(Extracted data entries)
········

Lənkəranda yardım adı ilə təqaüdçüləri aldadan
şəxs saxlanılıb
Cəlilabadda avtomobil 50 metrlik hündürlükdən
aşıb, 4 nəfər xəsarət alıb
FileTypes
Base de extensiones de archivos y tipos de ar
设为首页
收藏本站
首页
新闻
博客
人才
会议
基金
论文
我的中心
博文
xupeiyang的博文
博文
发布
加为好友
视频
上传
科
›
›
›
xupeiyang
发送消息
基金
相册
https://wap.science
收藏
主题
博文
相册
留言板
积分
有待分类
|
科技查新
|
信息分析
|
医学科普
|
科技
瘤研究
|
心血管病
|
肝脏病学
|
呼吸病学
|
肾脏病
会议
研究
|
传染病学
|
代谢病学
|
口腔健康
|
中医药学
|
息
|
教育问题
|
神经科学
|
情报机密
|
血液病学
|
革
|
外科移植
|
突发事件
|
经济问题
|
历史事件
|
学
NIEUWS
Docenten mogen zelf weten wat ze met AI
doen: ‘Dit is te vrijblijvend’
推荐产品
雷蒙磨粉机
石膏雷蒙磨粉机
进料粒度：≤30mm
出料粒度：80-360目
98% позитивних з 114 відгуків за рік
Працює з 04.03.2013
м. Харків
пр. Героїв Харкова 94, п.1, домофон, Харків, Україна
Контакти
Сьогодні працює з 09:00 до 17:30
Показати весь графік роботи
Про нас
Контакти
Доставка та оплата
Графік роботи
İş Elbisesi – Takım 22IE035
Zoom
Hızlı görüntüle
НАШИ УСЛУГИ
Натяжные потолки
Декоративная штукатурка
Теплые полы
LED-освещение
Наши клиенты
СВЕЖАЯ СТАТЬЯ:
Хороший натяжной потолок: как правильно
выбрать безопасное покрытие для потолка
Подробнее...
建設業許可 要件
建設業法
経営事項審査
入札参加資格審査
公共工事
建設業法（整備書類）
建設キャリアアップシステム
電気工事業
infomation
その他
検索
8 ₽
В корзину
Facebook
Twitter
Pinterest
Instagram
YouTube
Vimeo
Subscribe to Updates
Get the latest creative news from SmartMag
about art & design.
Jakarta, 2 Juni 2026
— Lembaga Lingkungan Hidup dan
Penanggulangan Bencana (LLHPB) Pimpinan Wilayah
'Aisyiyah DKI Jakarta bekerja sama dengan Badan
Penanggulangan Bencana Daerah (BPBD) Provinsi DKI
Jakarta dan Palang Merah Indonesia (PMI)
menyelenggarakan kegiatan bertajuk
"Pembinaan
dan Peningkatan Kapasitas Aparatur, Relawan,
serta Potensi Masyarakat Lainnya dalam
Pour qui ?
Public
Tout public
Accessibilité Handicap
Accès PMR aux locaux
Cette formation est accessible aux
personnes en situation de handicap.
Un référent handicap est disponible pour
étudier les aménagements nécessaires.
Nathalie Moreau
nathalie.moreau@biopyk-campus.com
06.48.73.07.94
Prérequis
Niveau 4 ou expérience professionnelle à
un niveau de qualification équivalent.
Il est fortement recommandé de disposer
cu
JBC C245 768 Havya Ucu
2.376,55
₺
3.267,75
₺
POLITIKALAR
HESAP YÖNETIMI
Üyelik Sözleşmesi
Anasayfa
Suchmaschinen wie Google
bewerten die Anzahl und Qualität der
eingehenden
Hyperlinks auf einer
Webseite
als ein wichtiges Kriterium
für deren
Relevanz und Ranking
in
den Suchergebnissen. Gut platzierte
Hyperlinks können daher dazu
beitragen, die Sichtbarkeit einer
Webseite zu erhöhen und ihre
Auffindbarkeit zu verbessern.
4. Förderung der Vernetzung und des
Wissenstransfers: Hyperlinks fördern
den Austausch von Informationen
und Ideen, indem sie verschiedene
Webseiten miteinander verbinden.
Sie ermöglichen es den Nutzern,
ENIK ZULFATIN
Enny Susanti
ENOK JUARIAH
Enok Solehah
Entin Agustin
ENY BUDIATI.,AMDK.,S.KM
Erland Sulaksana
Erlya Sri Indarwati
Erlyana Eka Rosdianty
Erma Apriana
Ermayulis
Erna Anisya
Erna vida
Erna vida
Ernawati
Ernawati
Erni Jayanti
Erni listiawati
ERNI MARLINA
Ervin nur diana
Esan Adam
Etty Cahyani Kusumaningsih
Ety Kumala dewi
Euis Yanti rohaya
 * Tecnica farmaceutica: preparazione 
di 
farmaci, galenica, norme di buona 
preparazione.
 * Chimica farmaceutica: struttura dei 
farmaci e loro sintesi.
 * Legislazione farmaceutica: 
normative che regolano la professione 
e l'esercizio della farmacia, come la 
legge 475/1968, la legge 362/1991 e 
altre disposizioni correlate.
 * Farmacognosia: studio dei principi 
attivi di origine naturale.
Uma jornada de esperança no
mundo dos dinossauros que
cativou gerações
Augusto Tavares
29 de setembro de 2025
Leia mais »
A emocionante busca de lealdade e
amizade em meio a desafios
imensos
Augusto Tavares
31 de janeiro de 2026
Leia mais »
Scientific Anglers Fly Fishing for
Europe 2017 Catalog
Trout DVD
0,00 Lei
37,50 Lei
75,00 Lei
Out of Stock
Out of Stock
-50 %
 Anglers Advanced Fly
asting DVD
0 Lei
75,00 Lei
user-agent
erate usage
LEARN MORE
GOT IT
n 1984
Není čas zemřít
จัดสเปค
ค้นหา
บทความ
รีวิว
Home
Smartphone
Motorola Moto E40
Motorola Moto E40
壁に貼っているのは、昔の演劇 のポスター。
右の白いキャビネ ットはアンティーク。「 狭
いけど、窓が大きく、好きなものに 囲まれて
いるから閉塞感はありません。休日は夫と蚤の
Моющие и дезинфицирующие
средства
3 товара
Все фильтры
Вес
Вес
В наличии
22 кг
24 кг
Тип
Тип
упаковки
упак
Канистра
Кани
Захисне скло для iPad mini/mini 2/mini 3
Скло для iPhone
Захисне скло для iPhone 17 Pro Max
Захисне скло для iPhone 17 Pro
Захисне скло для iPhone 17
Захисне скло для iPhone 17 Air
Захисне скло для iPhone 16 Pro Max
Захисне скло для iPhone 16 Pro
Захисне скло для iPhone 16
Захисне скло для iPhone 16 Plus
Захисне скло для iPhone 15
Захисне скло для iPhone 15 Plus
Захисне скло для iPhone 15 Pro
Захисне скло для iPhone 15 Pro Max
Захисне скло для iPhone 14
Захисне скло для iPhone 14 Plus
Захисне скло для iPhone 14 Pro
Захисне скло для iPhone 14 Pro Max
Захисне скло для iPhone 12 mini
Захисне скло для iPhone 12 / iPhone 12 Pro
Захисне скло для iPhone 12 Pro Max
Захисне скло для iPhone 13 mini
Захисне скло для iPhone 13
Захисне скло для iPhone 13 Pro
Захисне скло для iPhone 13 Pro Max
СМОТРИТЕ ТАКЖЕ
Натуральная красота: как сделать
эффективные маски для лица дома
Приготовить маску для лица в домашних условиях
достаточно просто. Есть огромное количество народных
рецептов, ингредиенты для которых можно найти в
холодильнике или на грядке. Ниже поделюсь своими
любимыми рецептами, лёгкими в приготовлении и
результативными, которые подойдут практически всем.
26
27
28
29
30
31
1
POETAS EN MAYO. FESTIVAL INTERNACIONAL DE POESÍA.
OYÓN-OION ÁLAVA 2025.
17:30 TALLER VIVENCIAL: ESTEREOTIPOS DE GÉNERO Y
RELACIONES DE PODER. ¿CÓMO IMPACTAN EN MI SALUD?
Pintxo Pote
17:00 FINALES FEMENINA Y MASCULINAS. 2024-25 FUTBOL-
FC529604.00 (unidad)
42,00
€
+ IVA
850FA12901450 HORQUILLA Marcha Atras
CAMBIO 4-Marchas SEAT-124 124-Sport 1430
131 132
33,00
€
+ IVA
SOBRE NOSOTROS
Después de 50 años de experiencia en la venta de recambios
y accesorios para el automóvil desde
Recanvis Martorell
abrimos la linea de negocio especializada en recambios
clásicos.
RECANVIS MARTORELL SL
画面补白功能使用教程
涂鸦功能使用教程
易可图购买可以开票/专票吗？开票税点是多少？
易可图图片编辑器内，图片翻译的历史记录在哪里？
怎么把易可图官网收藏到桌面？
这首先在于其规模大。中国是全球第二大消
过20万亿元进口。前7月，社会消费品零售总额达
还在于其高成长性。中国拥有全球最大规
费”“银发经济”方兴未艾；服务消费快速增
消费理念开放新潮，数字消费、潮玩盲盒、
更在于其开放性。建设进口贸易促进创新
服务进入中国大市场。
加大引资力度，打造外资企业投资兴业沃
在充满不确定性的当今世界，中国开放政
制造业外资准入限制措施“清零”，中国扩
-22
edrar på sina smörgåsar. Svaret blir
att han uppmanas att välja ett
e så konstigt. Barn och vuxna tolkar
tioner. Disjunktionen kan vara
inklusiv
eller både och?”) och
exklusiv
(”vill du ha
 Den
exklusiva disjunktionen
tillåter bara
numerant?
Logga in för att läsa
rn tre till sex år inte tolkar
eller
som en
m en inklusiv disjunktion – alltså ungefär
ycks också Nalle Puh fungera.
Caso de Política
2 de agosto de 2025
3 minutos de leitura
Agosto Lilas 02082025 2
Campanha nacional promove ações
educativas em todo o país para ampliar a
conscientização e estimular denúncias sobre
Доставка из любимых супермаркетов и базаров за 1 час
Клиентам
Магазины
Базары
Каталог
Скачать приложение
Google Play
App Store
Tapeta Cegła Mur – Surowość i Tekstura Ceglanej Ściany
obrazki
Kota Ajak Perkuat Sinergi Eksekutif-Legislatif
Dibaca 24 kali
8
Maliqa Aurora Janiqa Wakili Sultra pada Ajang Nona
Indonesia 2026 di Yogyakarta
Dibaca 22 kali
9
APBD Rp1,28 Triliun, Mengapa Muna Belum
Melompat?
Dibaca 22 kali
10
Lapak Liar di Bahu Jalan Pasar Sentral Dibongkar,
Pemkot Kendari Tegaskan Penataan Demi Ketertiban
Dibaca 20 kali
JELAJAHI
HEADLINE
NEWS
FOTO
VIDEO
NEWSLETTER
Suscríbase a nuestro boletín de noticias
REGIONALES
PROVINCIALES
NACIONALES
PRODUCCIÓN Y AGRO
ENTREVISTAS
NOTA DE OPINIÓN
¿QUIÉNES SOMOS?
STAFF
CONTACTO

········

Directions for this task: The lines you need are those containing "Доставка"; find them in the records and copy them.

Task answer:
Доставка та оплата
Доставка из любимых супермаркетов и базаров за 1 час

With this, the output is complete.